TEXT PASSAGE:

[start]

OpenGL Optimizations in an FFmpeg Filter

Using Pixel Buffer Objects and YUV input data.

In an earlier post, I walked through an ffmpeg video filter which runs frames through a pair of GLSL shaders. Building on that, I’d like to talk about a couple of performance optimizations, using the previous example, vf_genericshader.c, as the substrate.

In practice, the most dramatic performance gains are likely tied up in the transcoding portions of the runtime, and I’ll cover hardware accelerated decoding & encoding in a future post - but there remain significant1 performance gains we can exploit within the filter.

1 Around 15% for my use case, which mostly involves very large videos, processed on AWS g2 instances.

Background

Pixel Buffers

The two sets of functions we use to transfer data to/from the GPU - glTex*Image* & glReadPixels are synchronous. Depending on hardware, texture dimensions, etc. both may take a frustrating amount of time to execute. Due to the architecture of ffmpeg filters - implicit decoding and encoding at either end of a filter_frame callback - the use of equivalent, asynchronous GPU transfer operations would allow us to make progress between calls to filter_frame.

Mechanics

When a buffer is bound to GL_PIXEL_PACK_BUFFER, glReadPixels returns immediately, triggering the asynchronous transfer of pixels to a region of memory we can directly access via glMapBuffer. If called before the asynchronous transfer completes, glMapBuffer stalls, in a similar manner to vanilla glReadPixels.

On the other side, if a buffer is bound to GL_PIXEL_UNPACK_BUFFER, the pointer returned from glMapBuffer becomes the destination for our texture data. Rather than passing a memory address to glTex*Image*(), we keep the buffer bound and pass offsets into whatever data we previously copied into memory. Again, if the buffer hasn’t matured, glMapBuffer stalls.

YUV

For the purposes of demonstration, the first pass of the filter only accepted inputs in AV_PIX_FMT_RGB24, which, while convenient, isn’t a great choice for a couple of reasons:

  • If a video’s native pixel format isn’t RGB (hint: it’s not), ffmpeg’ll use libswscale to convert the frames before throwing them at our filter. As we’ve already got a live GL context, this is something we could handle ourselves in a fragment shader.

  • The native pixel format of the video is likely lower bandwidth than RGB.

To keep things manageable, we’ll only support a single input pixel format - YUV420P. While this is a lot more useful than RGB24, more useful still would be to accept frames in a range of common formats, both packed & planar. It should be relatively clear how to do that from a single example, and the changes oughtn’t be far-reaching1.

[end]

ACTIONS TO TAKE:
1. Copy the passage from the OpenGL filter post word for word. Start at the words "Using Pixel Buffer" and stop after the words "as the substrate.".
2. Answer these questions from the OpenGL filter post:
(a) On what kind of instances are the author's large videos processed?
(b) What does glReadPixels do when a buffer is bound to GL_PIXEL_PACK_BUFFER?
(c) Which single input pixel format will the filter support?
3. Carry on writing the OpenGL filter post, beginning right after its final sentence.

DATASET EXTRACT:
[start]

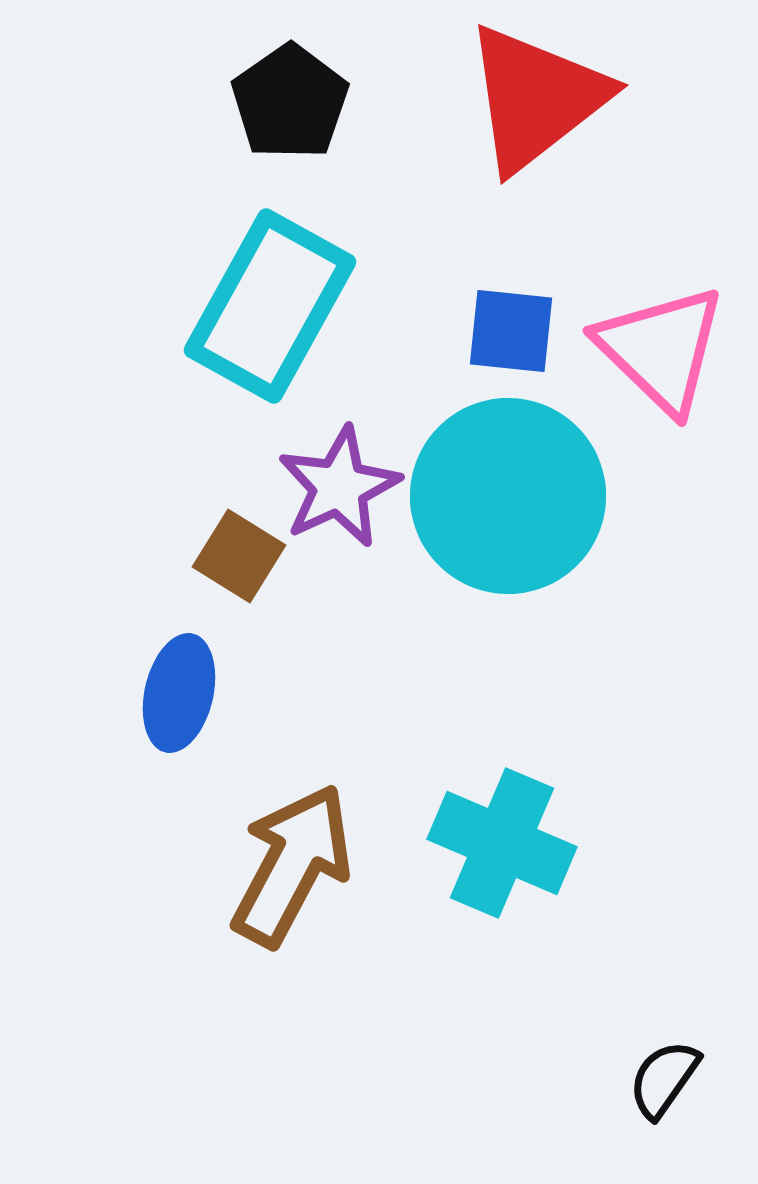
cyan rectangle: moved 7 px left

[end]

RESPONSES TO THE EXERCISE:
1.
Using Pixel Buffer Objects and YUV input data.

In an earlier post, I walked through an ffmpeg video filter which runs frames through a pair of GLSL shaders. Building on that, I’d like to talk about a couple of performance optimizations, using the previous example, vf_genericshader.c, as the substrate.

2.
(a) AWS g2 instances.
(b) It returns immediately and triggers the asynchronous transfer of pixels to a region of memory that can be accessed directly through glMapBuffer.
(c) YUV420P.

3.
On the output side, we’ll still read RGB data from the GPU (which libswscale will likely be converting to YUV, depending on what’s happening at runtime). Changing that’d be pretty awkward, and a less obvious victory than addressing the input.

1 You ought to benchmark this before going wild. Depending on your platform & the spread of formats in your input sample, there may be a negligible (or negative) performance delta between FFmpeg’s accelerated format translation and whatever you’re doing in the shader.

Walkthrough

We’ll be covering only the chunks of the filter which have changed significantly since the previous post.

#define OUTPUT_BUFFERS 2
#define INPUT_BUFFERS  2
#define PIXEL_FORMAT   GL_RED

typedef struct {
  const AVClass *class;
  GLuint        program;
  GLuint        pbo_in[INPUT_BUFFERS];
  GLuint        pbo_out[OUTPUT_BUFFERS];
  GLuint        tex[3];
  AVFrame       *last;
  int           frame_idx;
  GLFWwindow    *window;
  GLuint        pos_buf;
} GenericShaderContext;

pbo_in and pbo_out are going to be treated as circular arrays of input (unpack) and output (pack) pixel buffers.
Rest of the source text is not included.